# PROBLEM TO WORK ON
Reproduce word for word the passage in the items below that opens with the line containing "The [types namespace](pmal/src/pmal/backend/packages/types.clj)" and closes with the line containing "The project can", including both of those lines.
(LISTED RECORDS begins)
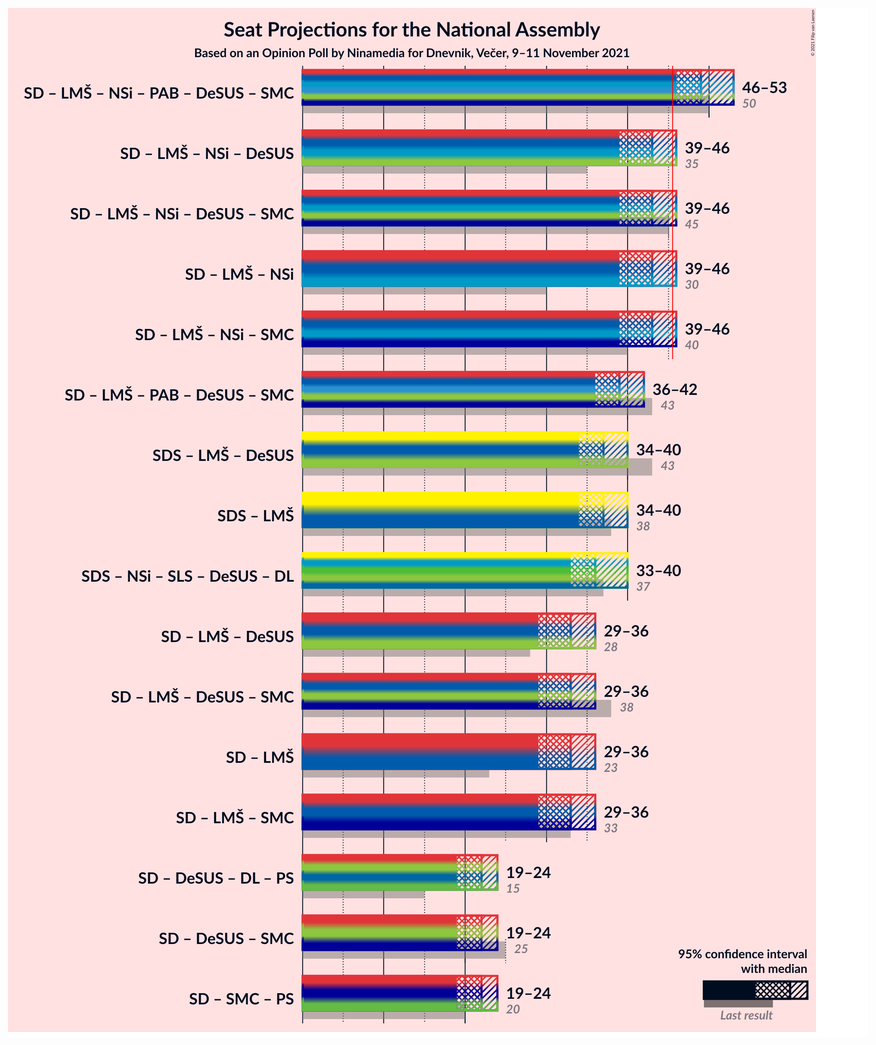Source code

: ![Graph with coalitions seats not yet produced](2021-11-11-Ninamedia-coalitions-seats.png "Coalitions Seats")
(LISTED RECORDS ends)
(LISTED RECORDS begins)
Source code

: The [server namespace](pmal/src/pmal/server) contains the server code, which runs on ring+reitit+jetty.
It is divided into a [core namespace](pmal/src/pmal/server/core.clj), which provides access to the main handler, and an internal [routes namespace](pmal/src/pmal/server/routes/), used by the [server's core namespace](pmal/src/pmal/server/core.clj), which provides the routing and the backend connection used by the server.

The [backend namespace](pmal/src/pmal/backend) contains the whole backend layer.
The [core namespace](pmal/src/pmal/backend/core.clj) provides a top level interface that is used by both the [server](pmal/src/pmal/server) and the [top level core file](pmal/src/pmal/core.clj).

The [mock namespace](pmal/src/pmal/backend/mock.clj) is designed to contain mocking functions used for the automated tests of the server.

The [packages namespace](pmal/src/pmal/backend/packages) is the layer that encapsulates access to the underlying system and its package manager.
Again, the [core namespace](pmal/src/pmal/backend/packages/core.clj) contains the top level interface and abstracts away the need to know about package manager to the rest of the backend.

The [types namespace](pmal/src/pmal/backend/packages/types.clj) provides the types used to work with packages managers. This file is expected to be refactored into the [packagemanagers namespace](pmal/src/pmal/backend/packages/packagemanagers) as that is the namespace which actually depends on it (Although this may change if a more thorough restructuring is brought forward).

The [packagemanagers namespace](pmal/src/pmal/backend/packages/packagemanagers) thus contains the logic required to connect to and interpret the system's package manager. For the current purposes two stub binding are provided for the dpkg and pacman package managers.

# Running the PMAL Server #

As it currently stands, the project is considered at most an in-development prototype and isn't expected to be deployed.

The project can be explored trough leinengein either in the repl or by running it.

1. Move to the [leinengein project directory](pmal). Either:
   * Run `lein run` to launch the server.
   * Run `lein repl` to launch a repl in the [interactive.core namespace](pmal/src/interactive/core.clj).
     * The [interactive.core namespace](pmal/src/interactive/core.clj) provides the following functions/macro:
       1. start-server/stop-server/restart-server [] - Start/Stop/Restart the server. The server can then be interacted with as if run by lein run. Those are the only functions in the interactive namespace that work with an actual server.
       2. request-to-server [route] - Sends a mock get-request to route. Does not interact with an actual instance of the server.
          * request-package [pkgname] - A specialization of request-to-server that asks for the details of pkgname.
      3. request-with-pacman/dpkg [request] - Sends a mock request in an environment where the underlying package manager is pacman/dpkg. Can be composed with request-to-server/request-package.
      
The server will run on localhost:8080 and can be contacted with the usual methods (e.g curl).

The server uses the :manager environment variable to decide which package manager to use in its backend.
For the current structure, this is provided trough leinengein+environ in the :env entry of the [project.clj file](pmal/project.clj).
(LISTED RECORDS ends)
# EXPECTED OUTPUT
The [types namespace](pmal/src/pmal/backend/packages/types.clj) provides the types used to work with packages managers. This file is expected to be refactored into the [packagemanagers namespace](pmal/src/pmal/backend/packages/packagemanagers) as that is the namespace which actually depends on it (Although this may change if a more thorough restructuring is brought forward).

The [packagemanagers namespace](pmal/src/pmal/backend/packages/packagemanagers) thus contains the logic required to connect to and interpret the system's package manager. For the current purposes two stub binding are provided for the dpkg and pacman package managers.

# Running the PMAL Server #

As it currently stands, the project is considered at most an in-development prototype and isn't expected to be deployed.

The project can be explored trough leinengein either in the repl or by running it.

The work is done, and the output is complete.